**What the exercise asks**
Below are records. Find each line in them that holds the word "WebSite" and copy it.

**Data**
>>>

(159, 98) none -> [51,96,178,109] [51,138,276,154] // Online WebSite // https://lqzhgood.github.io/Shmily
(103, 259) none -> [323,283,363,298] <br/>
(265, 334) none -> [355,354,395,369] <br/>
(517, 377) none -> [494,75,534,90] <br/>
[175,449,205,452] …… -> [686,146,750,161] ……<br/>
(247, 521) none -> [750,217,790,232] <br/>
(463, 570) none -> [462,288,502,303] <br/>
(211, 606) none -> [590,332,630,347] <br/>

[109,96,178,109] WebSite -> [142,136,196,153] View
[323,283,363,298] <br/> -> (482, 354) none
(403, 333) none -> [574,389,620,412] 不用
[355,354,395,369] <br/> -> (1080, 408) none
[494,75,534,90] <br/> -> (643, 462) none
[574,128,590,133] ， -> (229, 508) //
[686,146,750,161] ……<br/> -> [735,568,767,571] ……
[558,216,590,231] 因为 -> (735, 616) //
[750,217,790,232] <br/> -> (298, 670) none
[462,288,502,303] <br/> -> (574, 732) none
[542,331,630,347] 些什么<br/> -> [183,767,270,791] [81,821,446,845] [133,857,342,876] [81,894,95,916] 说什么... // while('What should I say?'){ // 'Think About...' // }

<<<
>>>

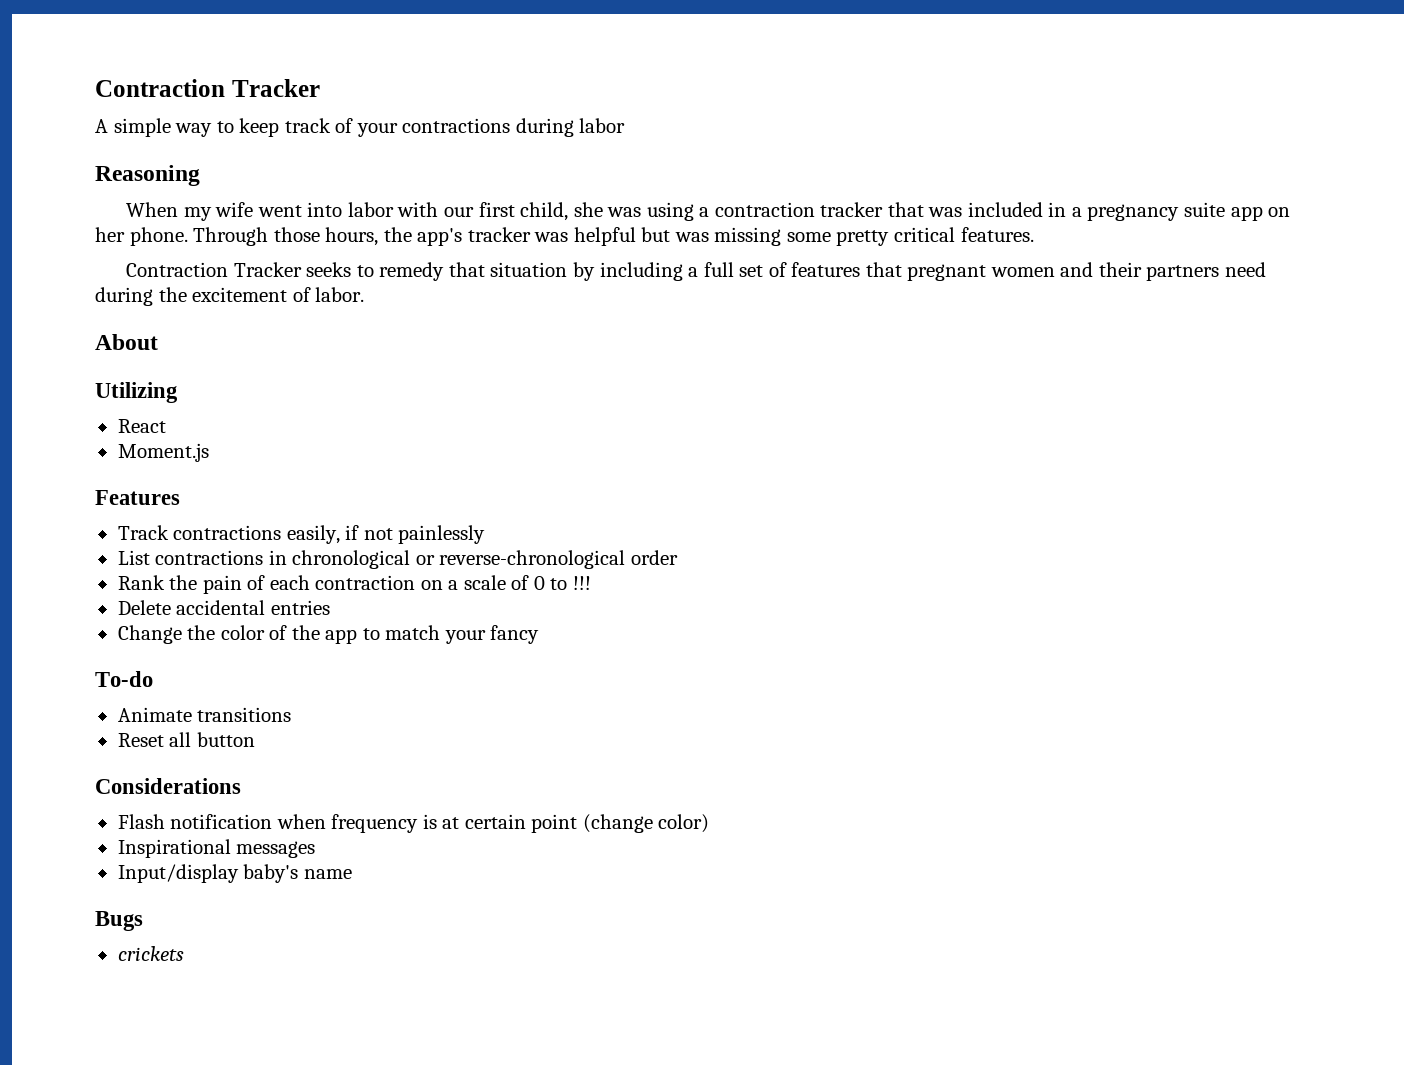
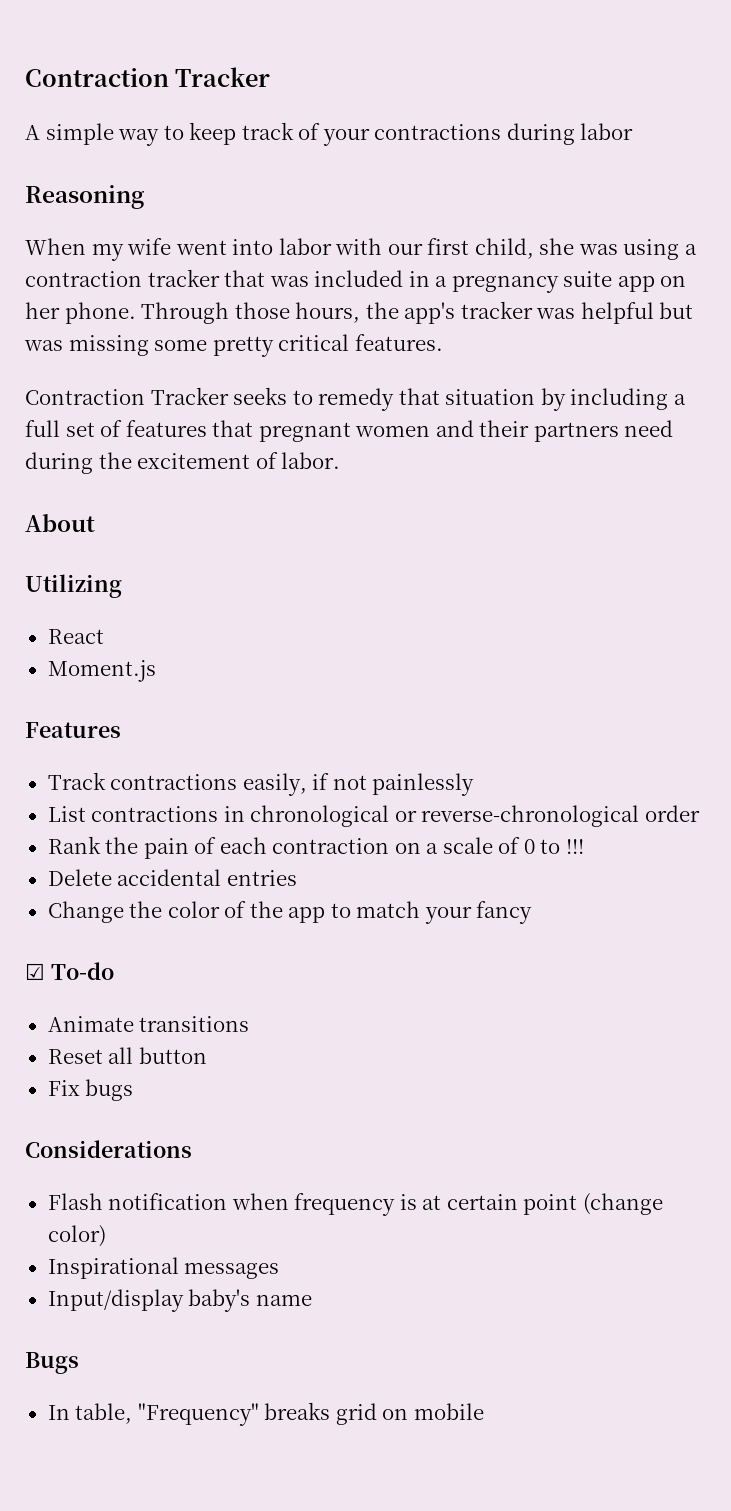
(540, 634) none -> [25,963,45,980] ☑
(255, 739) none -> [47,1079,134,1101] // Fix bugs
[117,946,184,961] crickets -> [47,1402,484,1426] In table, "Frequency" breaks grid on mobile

<<<

**Answer to the exercise**
(159, 98) none -> [51,96,178,109] [51,138,276,154] // Online WebSite // https://lqzhgood.github.io/Shmily
[109,96,178,109] WebSite -> [142,136,196,153] View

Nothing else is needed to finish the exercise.